Polecenia do ćwiczeń:
a. Odpowiedz krótko na pytania do tekstu o rynku przewozów taksówkowych.
(i) W którym ministerstwie od stycznia 2020 roku toczy się festiwal dokumentów i wyjaśnień?
(ii) Z którego roku pochodzi ustawa o transporcie drogowym?
(iii) Pod jakimi szyldami świadczą usługi partnerzy flotowi?
b. Przełóż na angielski to zdanie z tekstu o rynku przewozów taksówkowych: „Zamiast latarni morskiej wyznaczającej kierunek mamy wiecznie migoczące światło błądzące i gasnące w ciemności.”
c. Podaj dalszy ciąg tekstu o rynku przewozów taksówkowych, zaczynając od miejsca, w którym się kończy.

Od stycznia 2020 roku w Ministerstwie Finansów, Infrastruktury i Cyfryzacji toczy się festiwal dokumentów i wyjaśnień, mających na celu zapanowanie nad rynkiem odpłatnego przewozu osób taksówką.
W końcu od czasu, gdy wprowadzono nowelizację ustawy o transporcie drogowym, wiele osób stanowiących prawo w Polsce wierzyło, że przepisami uda się ujarzmić branżę przewozową.
Ustawa o transporcie drogowym z 2019 roku miała być latarnią morską dla zagubionych w chaosie, wyznaczającą równą i przejrzystą drogę dla wszystkich taksówkarzy, tych starych i tych nowych przewoźników pracujących dla firm aplikacyjnych. Od 1 stycznia 2020 r. nowe zasady miały zapewnić spokój, harmonię, równą grę na rynku odpłatnego przewozu osób. W teorii każdy miał zyskać bezpieczeństwo finansowe, przejrzystość funkcjonowania i rywalizację fair play. Ale czy istotnie tak się stało?
Zamiast latarni morskiej wyznaczającej kierunek mamy wiecznie migoczące światło błądzące i gasnące w ciemności. Zamiast harmonii, zapanował wydawać by się mogło jeszcze większy chaos. Uber i inne podobne firmy wraz z partnerami flotowymi świadczącymi usługi pod szyldem Uber, Bolt i FreeNow zdają się nadal wymykać wszelkim regulacjom.
Od samego początku jak tylko się pojawili na rynku przewozowym spory i protesty nie milkną. Czym są usługi Ubera i Bolta? Transportem? Pośrednictwem? A może, w swej łaskawości, obdarzają pasażerów czymś więcej – „dobrem wspólnym” społeczeństwa informacyjnego? Mówmy szczerze – chyba sami nie wiedzą, kim są, ale za to z całą pewnością wiedzą, jak unikać rozliczeń podatkowych i zbijać wielka kasę. Aplikacyjne firmy przewozowe wkradły się na rynek niczym kąśliwe komary w pełnym słońcu, z pozoru niewinne, a jednak zauważalne i żerujące na każdym, kto stanie na ich drodze. W nocy zmieniając swoje oblicze, te same firmy, jak nocne nietoperze, przemieszczając się skrycie, omijają kolejne przepisy i zasady, a jednocześnie czerpią kolosalne korzyści z każdej luki w prawie. A gdzie w tym wszystkim są Ministerstwa ? które wpuściły tą plagę „innowacyjności” w której nie sposób już dostrzec, kto jest kim i jakie ma prawa?

Dane źródłowe:
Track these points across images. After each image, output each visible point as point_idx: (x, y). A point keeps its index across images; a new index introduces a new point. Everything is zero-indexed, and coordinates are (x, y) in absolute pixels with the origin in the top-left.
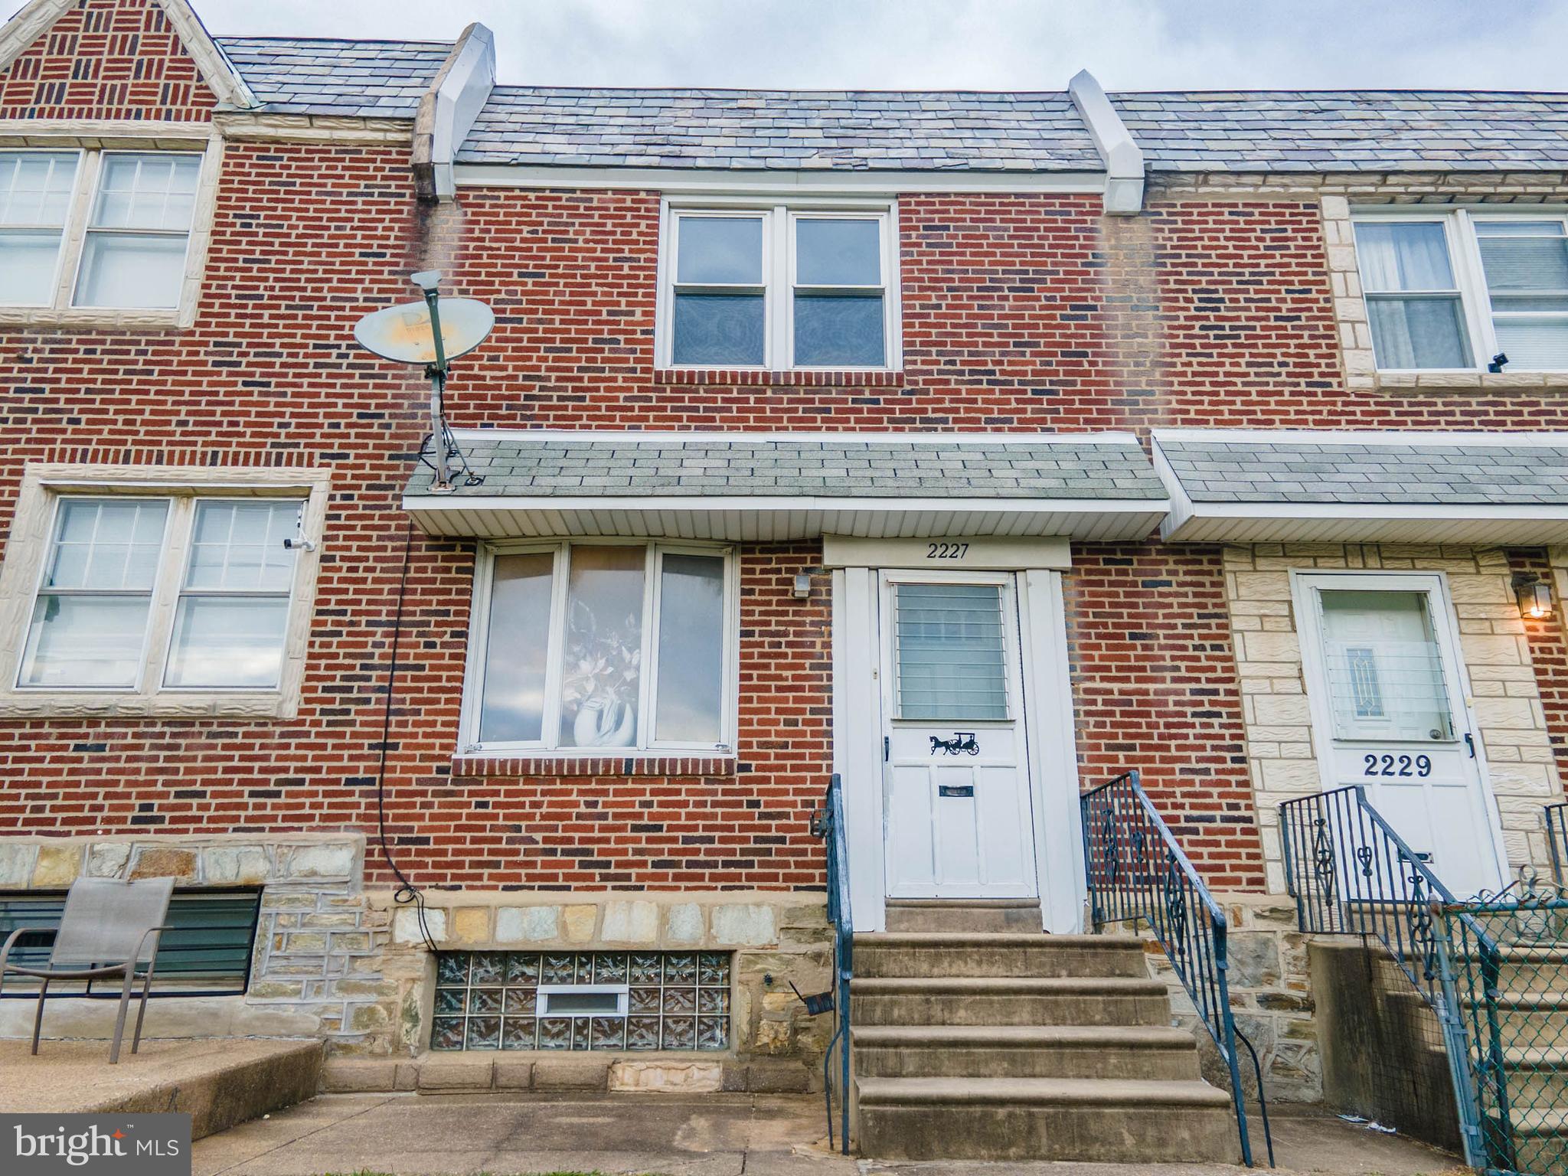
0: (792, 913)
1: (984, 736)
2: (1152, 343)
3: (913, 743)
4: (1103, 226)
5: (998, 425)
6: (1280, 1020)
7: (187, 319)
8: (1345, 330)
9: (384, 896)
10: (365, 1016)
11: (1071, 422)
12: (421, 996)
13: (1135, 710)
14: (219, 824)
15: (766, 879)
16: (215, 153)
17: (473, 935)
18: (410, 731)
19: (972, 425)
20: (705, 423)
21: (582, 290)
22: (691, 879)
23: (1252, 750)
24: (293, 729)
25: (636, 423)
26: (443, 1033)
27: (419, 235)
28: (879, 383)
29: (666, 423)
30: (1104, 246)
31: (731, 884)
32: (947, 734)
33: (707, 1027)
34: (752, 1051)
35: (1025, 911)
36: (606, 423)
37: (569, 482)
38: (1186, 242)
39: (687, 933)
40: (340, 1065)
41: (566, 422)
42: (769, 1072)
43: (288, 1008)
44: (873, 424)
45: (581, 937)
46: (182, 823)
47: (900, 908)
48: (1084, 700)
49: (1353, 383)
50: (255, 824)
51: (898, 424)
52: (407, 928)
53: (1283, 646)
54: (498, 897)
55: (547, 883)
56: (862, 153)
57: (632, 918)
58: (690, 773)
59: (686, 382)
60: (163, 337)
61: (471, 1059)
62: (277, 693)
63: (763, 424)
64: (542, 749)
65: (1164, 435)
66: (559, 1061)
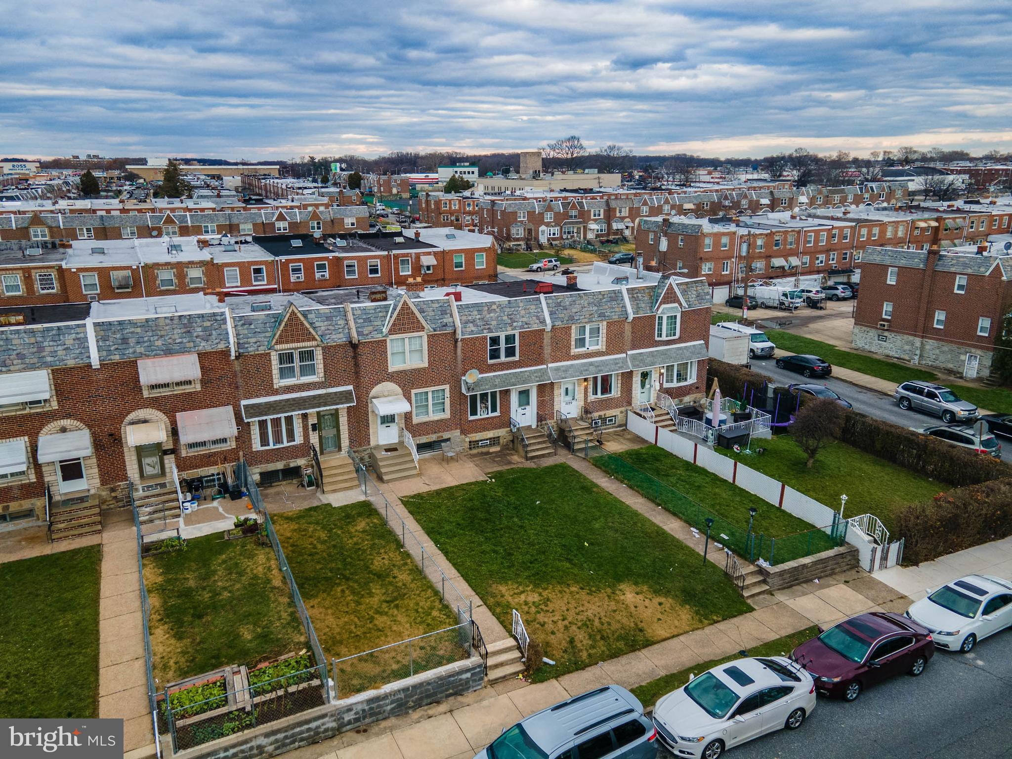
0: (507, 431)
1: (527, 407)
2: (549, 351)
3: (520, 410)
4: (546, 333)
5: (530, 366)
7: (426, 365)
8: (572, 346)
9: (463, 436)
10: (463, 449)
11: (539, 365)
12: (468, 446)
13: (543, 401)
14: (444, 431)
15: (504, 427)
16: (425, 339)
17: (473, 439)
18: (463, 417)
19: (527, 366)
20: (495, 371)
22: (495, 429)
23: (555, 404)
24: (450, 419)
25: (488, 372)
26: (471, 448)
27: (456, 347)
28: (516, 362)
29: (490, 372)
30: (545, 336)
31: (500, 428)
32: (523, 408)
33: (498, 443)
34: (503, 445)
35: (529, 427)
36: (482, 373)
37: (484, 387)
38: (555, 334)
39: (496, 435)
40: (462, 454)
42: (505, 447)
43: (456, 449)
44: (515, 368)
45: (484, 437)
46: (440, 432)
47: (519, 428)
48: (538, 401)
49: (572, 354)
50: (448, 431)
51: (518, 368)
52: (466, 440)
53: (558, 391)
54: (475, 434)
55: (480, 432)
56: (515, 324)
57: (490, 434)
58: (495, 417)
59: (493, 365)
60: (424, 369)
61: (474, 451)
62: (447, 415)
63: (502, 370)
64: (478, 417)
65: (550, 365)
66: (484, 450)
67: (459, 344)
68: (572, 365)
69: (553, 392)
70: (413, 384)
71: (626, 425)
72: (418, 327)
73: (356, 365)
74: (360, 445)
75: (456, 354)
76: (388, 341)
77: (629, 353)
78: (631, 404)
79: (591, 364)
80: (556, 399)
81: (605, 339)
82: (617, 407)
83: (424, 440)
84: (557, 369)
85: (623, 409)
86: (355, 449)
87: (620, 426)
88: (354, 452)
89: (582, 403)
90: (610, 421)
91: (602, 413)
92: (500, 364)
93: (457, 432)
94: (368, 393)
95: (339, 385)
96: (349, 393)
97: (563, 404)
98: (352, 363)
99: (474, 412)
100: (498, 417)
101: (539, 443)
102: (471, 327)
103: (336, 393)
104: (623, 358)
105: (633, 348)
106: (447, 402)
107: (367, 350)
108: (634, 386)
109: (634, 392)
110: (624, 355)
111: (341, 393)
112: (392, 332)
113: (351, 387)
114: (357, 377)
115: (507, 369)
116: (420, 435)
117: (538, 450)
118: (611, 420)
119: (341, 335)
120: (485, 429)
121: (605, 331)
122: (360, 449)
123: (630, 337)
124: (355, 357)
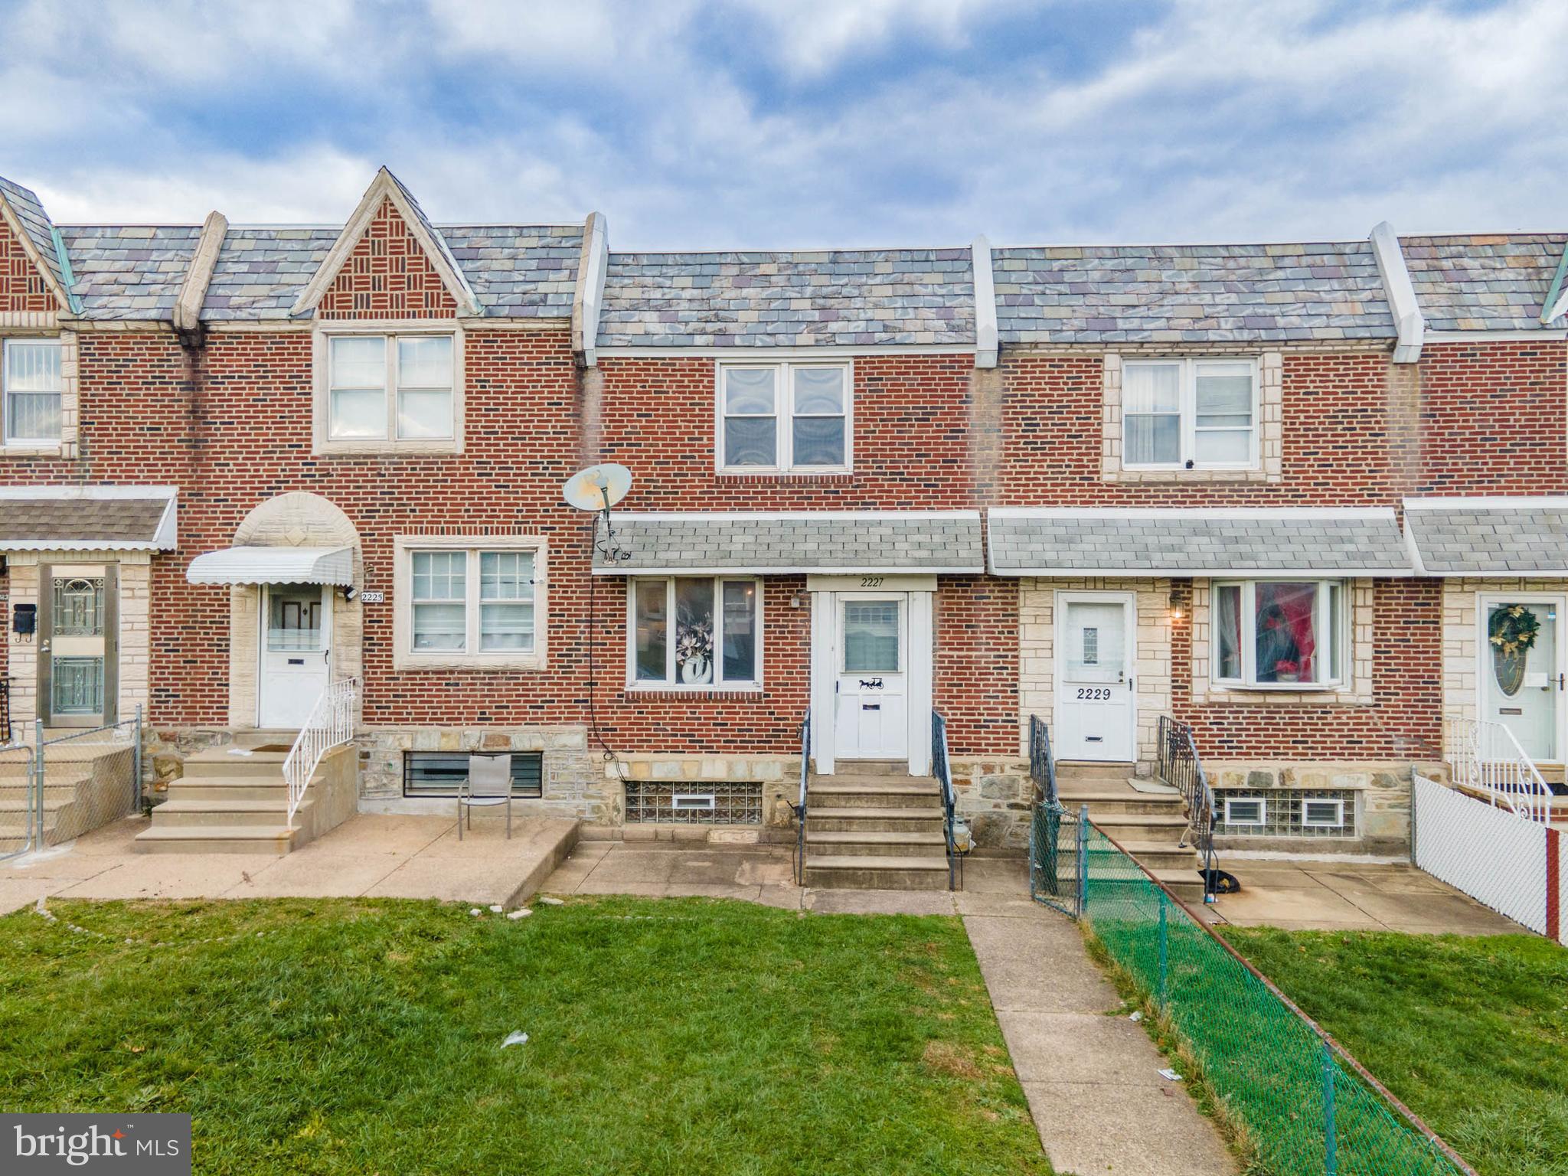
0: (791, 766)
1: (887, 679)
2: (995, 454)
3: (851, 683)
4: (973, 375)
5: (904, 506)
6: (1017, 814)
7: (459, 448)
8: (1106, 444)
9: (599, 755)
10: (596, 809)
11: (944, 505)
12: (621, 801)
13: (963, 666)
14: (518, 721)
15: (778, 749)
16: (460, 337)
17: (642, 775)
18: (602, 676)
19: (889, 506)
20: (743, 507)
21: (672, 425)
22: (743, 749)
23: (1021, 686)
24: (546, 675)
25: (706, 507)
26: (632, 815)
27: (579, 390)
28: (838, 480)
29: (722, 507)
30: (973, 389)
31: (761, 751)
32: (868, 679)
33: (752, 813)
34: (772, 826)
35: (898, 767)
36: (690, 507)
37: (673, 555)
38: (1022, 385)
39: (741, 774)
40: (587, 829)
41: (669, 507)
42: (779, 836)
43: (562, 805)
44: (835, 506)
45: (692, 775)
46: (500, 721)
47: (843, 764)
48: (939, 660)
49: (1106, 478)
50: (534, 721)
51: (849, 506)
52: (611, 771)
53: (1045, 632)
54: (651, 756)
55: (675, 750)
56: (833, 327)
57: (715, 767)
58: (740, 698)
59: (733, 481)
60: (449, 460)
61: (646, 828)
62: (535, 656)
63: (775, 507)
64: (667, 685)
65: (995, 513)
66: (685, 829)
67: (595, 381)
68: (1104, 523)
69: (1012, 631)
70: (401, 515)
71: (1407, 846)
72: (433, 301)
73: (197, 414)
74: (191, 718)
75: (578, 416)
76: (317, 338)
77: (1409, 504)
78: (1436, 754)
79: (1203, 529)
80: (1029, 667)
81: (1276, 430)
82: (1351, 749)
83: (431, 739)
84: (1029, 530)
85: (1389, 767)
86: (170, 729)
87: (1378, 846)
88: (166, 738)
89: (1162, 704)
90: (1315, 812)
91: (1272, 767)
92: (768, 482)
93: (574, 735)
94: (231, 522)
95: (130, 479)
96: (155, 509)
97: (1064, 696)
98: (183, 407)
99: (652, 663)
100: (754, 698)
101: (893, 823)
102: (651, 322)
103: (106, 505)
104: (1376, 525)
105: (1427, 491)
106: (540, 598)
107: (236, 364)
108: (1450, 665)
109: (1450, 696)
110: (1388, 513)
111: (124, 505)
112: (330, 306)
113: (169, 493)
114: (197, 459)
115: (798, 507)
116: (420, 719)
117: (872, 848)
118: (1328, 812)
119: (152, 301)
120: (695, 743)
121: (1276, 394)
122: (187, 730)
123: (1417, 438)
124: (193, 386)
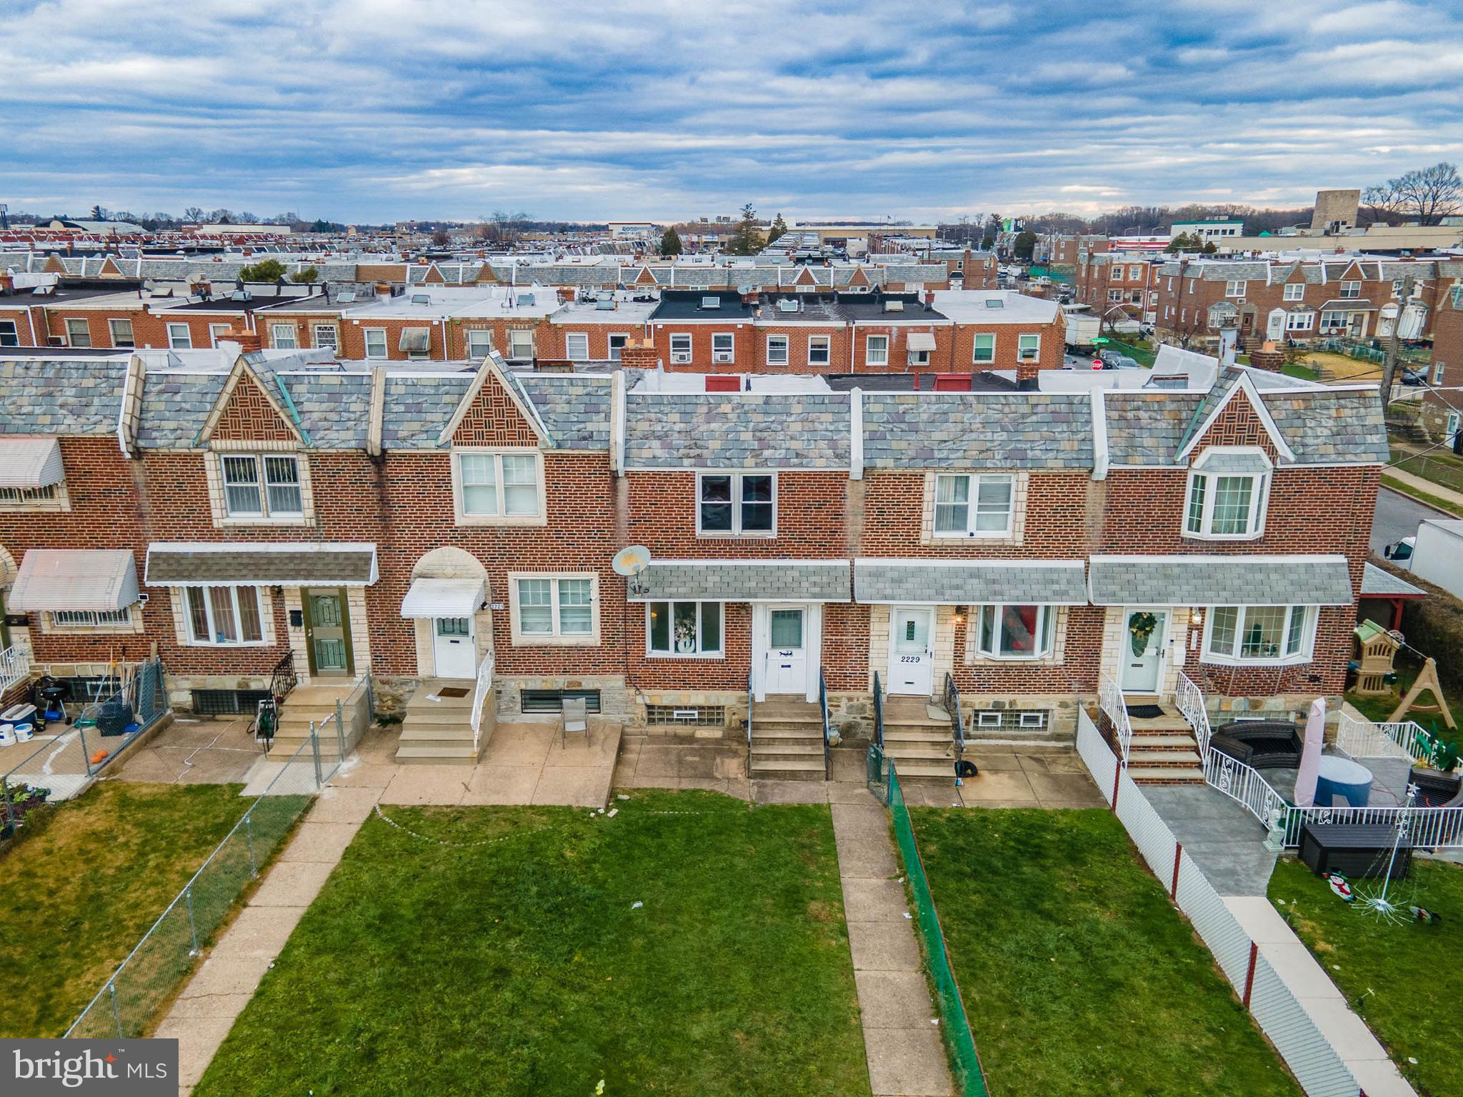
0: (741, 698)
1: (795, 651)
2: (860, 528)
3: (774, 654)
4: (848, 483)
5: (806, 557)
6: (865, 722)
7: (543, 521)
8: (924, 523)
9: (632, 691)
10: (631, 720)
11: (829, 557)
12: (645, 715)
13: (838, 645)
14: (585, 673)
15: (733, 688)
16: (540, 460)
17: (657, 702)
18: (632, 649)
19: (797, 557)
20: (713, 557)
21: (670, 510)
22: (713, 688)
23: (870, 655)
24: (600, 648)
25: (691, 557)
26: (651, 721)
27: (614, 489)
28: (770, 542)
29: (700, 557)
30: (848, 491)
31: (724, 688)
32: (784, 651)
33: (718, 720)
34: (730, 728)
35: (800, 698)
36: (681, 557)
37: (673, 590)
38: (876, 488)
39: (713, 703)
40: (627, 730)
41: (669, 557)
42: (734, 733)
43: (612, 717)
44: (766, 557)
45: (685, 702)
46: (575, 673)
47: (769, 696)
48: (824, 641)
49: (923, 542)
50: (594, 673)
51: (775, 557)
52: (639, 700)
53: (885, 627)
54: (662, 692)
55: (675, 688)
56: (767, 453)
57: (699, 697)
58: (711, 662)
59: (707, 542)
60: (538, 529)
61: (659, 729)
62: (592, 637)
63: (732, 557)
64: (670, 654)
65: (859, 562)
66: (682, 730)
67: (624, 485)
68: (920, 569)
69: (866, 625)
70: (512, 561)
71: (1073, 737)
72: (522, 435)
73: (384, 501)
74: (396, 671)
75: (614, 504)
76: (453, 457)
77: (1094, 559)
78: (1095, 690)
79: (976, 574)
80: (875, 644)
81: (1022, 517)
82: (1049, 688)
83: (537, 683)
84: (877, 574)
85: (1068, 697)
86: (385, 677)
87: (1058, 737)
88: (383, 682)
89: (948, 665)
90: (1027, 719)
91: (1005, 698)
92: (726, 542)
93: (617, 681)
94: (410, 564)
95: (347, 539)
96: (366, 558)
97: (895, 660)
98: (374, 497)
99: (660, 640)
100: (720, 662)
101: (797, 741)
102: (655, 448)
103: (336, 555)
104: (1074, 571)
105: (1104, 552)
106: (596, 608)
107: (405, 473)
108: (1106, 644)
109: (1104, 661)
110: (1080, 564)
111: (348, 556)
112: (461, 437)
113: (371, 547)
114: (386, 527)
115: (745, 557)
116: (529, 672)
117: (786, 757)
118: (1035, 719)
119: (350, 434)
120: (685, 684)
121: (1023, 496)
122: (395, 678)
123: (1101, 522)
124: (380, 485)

Odpowiedzi do zadań:
a.
(i) W Ministerstwie Finansów, Infrastruktury i Cyfryzacji.
(ii) Z 2019 roku.
(iii) Pod szyldem Uber, Bolt i FreeNow.

b. Instead of a lighthouse showing the way, we have an ever-flickering light that wanders and fades out in the darkness.

c.
Przecież już w maju 2017 roku rzecznik generalny TSUE, Maciej Szpunar, zajął stanowisko w sprawie Ubera, stwierdzając jasno i jednoznacznie, że to firma transportowa. Koniec, kropka. Firma przewozowa nie może być „nieuchwytna” i niezauważalna. Ale czy firmy aplikacyjne dostosowały swoją działalność i podporządkowały się tym wymogom prawnym? Nic z tych rzeczy, nie byli i dalej nie są gotowi podjąć się uczciwej rywalizacji – wciąż latają, zataczając kręgi między przepisami a swoimi gigantycznymi zyskami, a kasy nadal nie trzeszczą pod naporem fiskalizacji.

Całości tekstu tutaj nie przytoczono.